(Tasks to complete):
**a)** Please explain, using the whiskey blog post, why the author gives the monthly post the name "(I Mustache You)".
**b)** Go on with the whiskey blog post from its last sentence, in the same voice.

(Document extract Opens)

In the words of the infamous, charming and always classic Austin Powers… Allow myself to introduce… Myself.
I’m married to this hot red-headed blogger chick that is WAY out of my league. I’m an internet marketer for a real estate consulting company by day, and a wedding photographer by night/weekend. I’m a simple man with simple pleasures: photography, music (playing it, listening to it, etc), vinyl records, YouTube videos of Siberian Huskies saying “I Love You”, graphic design, building things, whiskey, gummy bears and anything with Seth Rogen, Tom Hardy or Emma Stone.
Somehow, Jess got me to agree to a monthly “takeover” style post where I talk about things I like or show people how to do something. So, since I have a seemingly unhealthy love affair with my facial hair and I’ll be discussing how to do things, I’m calling it:
(I Mustache You)
For my first post:
I’d like to discuss three things that any Whiskey lover needs to have in their arsenal at all times.
We’ve all seen circular ice cube molds, whiskey stones, oddly shaped flasks and crazy whiskey glasses that every Urban Outfitters seems to have an abundance of. My goal is to show you three things you may not know about yet… Even Buzzfeed doesn’t know about these.
1. Bittermilk No.1 Bourbon Barrel Aged Old Fashioned Cocktail Mixer
I’ll start off by directly handing you my man-card and saying that most of the time, I don’t like to drink whiskey by itself. To those of you who do, I applaud and envy you greatly. There are very few affordable bourbons, scotches or Irish Whiskeys that I can just pour a glass of and sip on without making some really painful faces.
I do, however, love a good old fashioned… And they can be a pain to make. With all of the muddling of the sugar and dashing of bitters (I don’t remember learning about a “dash” as a scientific measurement in school, by the way), I always seem to muddle to little or dash too much and I can never get it to taste quite like they can at the bar.

(Document extract Closes)
(The data Opens)

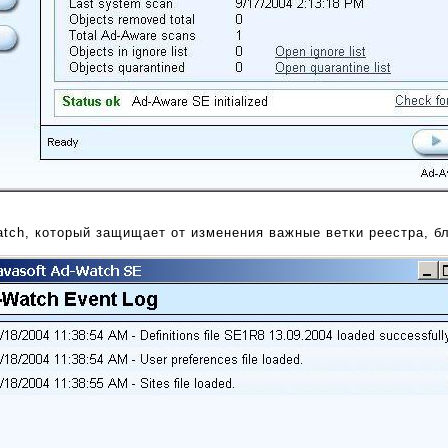
tch, который защищает от изменения важные ветки реестра, бл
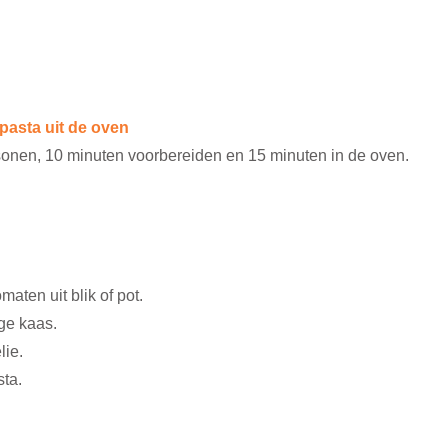
pasta uit de oven
rsonen, 10 minuten voorbereiden en 15 minuten in de oven. 
aten uit blik of pot.
ge kaas.
lie.
ta.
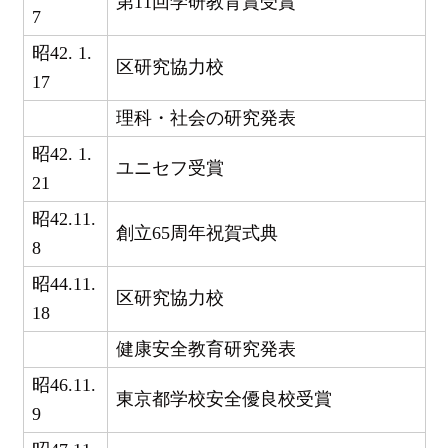
第11回学研教育賞受賞
7
昭42. 1.
区研究協力校
17
理科・社会の研究発表
昭42. 1.
ユニセフ受賞
21
昭42.11.
創立65周年祝賀式典
8
昭44.11.
区研究協力校
18
健康安全教育研究発表
昭46.11.
東京都学校安全優良校受賞
9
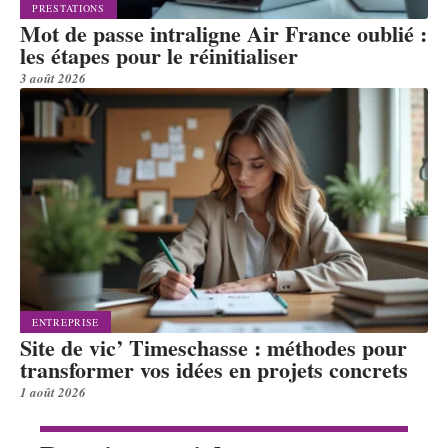
PRESTATIONS
Mot de passe intraligne Air France oublié :
les étapes pour le réinitialiser
3 août 2026
ENTREPRISE
Site de vic’ Timeschasse : méthodes pour
transformer vos idées en projets concrets
1 août 2026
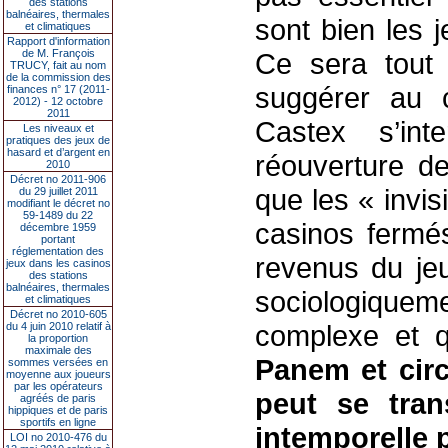
des stations
balnéaires, thermales
sont bien les 
et climatiques
Rapport d'information
de M. François
Ce sera tout l
TRUCY, fait au nom
de la commission des
suggérer au 
finances n° 17 (2011-
2012) - 12 octobre
2011
Castex s’int
Les niveaux et
pratiques des jeux de
hasard et d’argent en
réouverture de
2010
Décret no 2011-906
que les « invis
du 29 juillet 2011
modifiant le décret no
59-1489 du 22
casinos fermé
décembre 1959
portant
réglementation des
revenus du jeu
jeux dans les casinos
des stations
balnéaires, thermales
sociologique
et climatiques
Décret no 2010-605
complexe et
du 4 juin 2010 relatif à
la proportion
maximale des
Panem et circ
sommes versées en
moyenne aux joueurs
par les opérateurs
peut se tra
agréés de paris
hippiques et de paris
sportifs en ligne
intemporelle p
LOI no 2010-476 du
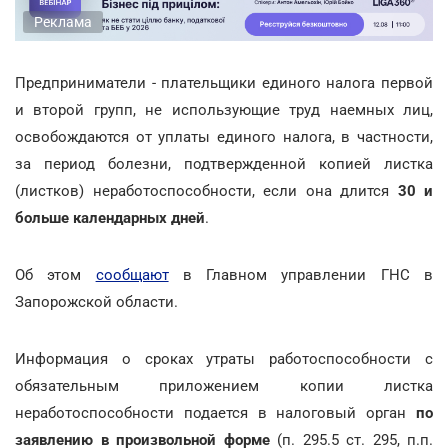
Реклама
Предприниматели - плательщики единого налога первой
и второй групп, не использующие труд наемных лиц,
освобождаются от уплаты единого налога, в частности,
за период болезни, подтвержденной копией листка
(листков) неработоспособности, если она длится
30 и
больше календарных дней
.
Об этом
сообщают
в Главном управлении ГНС в
Запорожской области.
Информация о сроках утраты работоспособности с
обязательным приложением копии листка
неработоспособности подается в налоговый орган
по
заявлению в произвольной форме
(п. 295.5 ст. 295, п.п.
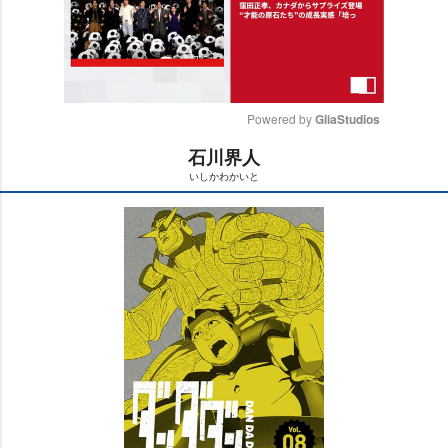
Powered by 
GliaStudios
石川界人
M
いしかわかいと
u
t
e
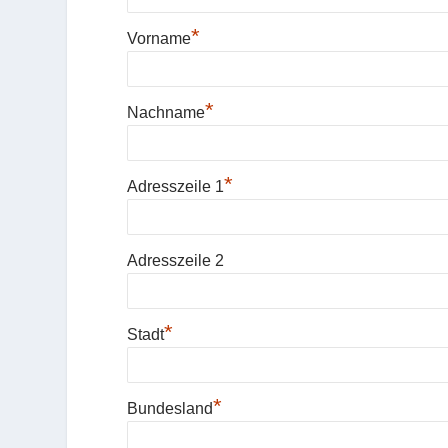
*
Vorname
*
Nachname
*
Adresszeile 1
Adresszeile 2
*
Stadt
*
Bundesland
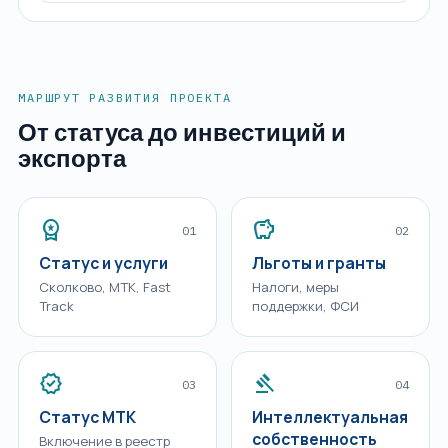
МАРШРУТ РАЗВИТИЯ ПРОЕКТА
От статуса до инвестиций и
экспорта
workspace_premium
savings
01
02
Статус и услуги
Льготы и гранты
Сколково, МТК, Fast
Налоги, меры
Track
поддержки, ФСИ
verified
gavel
03
04
Статус МТК
Интеллектуальная
собственность
Включение в реестр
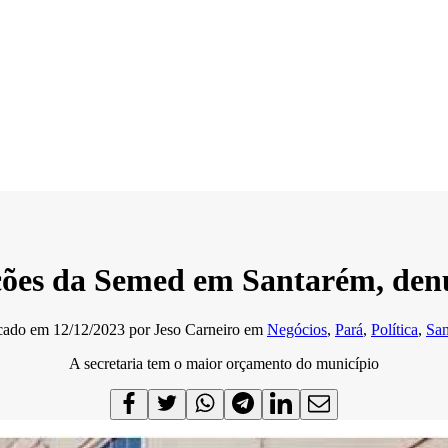
tações da Semed em Santarém, den
icado em
12/12/2023
por
Jeso Carneiro
em
Negócios
,
Pará
,
Política
,
Sa
A secretaria tem o maior orçamento do município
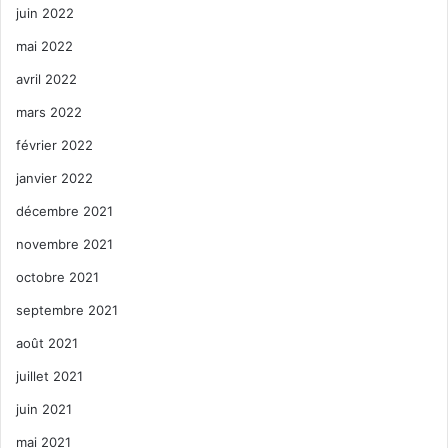
juin 2022
mai 2022
avril 2022
mars 2022
février 2022
janvier 2022
décembre 2021
novembre 2021
octobre 2021
septembre 2021
août 2021
juillet 2021
juin 2021
mai 2021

(The data Closes)

(Expected outputs):
**a)** The author has what he calls a seemingly unhealthy love affair with his facial hair, and the monthly post is where he'll be discussing how to do things.

**b)**
The folks over at Bittermilk know what they’re doing. They’ve taken everything that normally goes into an Old Fashioned, and bottled it up and done all of the hard work for us (aging, bittering, etc). The best part… It tastes just as good, if not better than something I would pay $15 for at some trendy bar off of Lower Greenville.
Ingredients: Burnt Organic Cane Sugar, Demerara Sugar Water, Orange Oleo Saccharum (Organic Orange Peel, Organic Cane Sugar), Spices, Organic Gentian Root, Cinchona Bark, Tartaric Acid
Mix 1 part Bittermilk No. 1 to 4 parts Bourbon or Rye.
Pour over ice & enjoy.
2. Whiskey Aging Oak Sticks by Time & Oak.
Jessica and I were walking around an art fair in Portland, OR this summer when I saw people at a booth across the way handing out free whiskey. Naturally, I had to further examine this phenomenon because, well… Whiskey.
They handed me 2 different samples, and asked which I thought was smoother to take down. I took the first shot of Jack Daniels, which any whiskey drinker will tell you is a tough one to take down without a mixer or chaser, and then the second, which was MUCH easier to take down with a WAY smoother finish.
I found out that the second sample of Jack Daniels had just spent the previous night with a Time & Oak Whiskey Elements stick in the bottle.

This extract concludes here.